### DATA RECORDS ###

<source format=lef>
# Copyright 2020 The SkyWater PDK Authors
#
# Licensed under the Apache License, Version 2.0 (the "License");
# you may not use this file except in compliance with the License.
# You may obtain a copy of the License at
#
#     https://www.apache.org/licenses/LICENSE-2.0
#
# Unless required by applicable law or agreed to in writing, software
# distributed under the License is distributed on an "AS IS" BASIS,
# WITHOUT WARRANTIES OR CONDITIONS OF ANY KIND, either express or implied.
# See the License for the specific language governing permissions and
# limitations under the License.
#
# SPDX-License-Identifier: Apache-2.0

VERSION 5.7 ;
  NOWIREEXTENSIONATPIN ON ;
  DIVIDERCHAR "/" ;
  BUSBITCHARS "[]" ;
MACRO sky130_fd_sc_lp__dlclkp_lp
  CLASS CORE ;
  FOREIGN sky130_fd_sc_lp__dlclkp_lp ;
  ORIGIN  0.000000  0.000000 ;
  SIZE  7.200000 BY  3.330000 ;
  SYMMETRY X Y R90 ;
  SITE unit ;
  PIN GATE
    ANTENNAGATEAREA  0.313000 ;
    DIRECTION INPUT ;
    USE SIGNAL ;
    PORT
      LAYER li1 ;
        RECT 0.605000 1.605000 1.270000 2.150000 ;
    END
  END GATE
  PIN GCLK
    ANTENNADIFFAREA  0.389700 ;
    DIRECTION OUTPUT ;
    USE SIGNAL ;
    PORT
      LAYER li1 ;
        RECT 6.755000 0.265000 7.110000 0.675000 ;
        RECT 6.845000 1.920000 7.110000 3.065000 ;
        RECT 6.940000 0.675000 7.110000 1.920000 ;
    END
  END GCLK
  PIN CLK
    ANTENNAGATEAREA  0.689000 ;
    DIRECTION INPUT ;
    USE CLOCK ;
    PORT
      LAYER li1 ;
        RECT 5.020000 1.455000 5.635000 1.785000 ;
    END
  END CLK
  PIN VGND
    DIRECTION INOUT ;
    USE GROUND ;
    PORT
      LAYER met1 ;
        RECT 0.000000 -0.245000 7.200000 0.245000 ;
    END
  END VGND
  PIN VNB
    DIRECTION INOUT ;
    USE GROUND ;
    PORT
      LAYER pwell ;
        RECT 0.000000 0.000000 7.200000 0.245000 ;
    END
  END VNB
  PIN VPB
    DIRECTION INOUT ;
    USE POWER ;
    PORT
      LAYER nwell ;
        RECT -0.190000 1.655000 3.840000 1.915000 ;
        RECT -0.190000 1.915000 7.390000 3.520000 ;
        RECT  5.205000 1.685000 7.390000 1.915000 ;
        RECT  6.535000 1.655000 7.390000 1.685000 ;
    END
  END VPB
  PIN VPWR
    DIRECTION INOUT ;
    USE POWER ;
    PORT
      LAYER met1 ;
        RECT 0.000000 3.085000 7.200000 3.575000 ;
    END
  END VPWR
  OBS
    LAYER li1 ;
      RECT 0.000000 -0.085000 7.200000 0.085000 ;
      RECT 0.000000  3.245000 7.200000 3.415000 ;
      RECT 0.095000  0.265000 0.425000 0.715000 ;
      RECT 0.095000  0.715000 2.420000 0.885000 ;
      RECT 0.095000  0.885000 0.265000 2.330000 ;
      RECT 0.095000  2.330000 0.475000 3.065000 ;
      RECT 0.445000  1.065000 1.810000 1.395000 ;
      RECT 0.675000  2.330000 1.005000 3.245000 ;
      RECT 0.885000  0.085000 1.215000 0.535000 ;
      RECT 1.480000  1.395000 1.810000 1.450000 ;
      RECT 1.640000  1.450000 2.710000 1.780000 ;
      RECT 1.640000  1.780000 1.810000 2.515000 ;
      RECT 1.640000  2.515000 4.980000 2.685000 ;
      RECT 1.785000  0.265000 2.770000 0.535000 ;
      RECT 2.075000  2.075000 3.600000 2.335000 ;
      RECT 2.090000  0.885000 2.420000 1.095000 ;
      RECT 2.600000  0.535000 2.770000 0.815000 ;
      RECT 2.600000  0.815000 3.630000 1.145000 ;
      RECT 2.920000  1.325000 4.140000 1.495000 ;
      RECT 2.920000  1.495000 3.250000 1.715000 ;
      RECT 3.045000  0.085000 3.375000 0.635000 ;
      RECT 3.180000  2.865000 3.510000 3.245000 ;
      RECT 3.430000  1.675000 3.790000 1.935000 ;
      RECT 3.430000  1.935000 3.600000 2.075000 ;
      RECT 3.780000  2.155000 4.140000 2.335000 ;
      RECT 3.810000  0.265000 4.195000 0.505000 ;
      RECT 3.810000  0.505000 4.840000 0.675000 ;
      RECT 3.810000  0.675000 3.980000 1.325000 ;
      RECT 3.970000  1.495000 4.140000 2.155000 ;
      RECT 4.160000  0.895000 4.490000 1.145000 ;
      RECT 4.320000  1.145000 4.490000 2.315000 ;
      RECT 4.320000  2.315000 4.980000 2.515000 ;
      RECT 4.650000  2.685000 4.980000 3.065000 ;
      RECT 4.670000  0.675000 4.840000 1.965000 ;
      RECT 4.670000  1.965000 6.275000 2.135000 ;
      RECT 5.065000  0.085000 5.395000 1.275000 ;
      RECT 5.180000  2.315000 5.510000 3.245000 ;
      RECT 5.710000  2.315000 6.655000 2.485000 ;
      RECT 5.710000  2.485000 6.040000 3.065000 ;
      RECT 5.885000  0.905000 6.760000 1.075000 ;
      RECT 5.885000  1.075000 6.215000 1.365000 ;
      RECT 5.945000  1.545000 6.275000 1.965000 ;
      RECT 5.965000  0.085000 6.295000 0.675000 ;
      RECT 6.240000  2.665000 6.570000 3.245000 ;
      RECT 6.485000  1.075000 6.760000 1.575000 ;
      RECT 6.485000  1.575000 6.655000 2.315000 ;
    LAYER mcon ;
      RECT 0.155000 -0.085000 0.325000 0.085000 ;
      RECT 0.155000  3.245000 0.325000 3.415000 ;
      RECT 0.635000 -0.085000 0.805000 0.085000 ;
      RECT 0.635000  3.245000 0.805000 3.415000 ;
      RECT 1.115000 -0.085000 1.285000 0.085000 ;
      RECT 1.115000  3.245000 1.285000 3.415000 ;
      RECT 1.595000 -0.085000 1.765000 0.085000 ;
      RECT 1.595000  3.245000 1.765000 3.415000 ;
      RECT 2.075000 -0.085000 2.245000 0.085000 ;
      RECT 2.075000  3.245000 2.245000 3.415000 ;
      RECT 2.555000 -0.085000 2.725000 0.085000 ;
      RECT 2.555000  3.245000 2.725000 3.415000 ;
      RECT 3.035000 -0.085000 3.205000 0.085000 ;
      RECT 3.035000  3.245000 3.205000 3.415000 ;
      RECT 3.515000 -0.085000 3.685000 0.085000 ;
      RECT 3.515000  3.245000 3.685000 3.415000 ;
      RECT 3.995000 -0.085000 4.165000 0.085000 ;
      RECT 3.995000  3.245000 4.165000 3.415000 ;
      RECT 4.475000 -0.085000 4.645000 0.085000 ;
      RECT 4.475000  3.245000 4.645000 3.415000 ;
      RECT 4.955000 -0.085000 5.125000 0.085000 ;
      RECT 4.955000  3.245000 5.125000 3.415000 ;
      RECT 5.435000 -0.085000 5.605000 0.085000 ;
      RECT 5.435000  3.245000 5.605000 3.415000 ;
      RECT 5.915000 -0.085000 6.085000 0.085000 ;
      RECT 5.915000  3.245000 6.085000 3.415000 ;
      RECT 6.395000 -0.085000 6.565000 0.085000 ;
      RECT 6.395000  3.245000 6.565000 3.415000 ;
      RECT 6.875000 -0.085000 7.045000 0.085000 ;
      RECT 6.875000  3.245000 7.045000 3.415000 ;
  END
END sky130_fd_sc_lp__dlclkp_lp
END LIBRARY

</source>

###
### DATA RECORDS ###

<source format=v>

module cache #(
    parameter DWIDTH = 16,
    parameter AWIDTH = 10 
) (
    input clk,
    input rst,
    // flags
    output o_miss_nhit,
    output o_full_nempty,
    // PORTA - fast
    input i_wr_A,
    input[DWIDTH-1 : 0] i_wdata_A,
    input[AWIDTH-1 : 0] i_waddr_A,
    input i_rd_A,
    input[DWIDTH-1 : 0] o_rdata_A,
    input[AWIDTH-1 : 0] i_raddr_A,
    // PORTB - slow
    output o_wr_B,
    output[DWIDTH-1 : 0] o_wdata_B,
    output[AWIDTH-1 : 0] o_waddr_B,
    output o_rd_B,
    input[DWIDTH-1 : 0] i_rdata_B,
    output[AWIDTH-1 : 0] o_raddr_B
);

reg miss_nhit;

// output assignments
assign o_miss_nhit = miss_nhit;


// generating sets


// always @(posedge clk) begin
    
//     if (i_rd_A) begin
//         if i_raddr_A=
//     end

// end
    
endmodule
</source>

###

INSTRUCTIONS FOR THE TASK = Above are the entries. Output exactly the lines beginning with the line that has "<source format=lef>" and ending with the line that has "# See the License".

RESPONSE TO THE EXERCISE =
<source format=lef>
# Copyright 2020 The SkyWater PDK Authors
#
# Licensed under the Apache License, Version 2.0 (the "License");
# you may not use this file except in compliance with the License.
# You may obtain a copy of the License at
#
#     https://www.apache.org/licenses/LICENSE-2.0
#
# Unless required by applicable law or agreed to in writing, software
# distributed under the License is distributed on an "AS IS" BASIS,
# WITHOUT WARRANTIES OR CONDITIONS OF ANY KIND, either express or implied.
# See the License for the specific language governing permissions and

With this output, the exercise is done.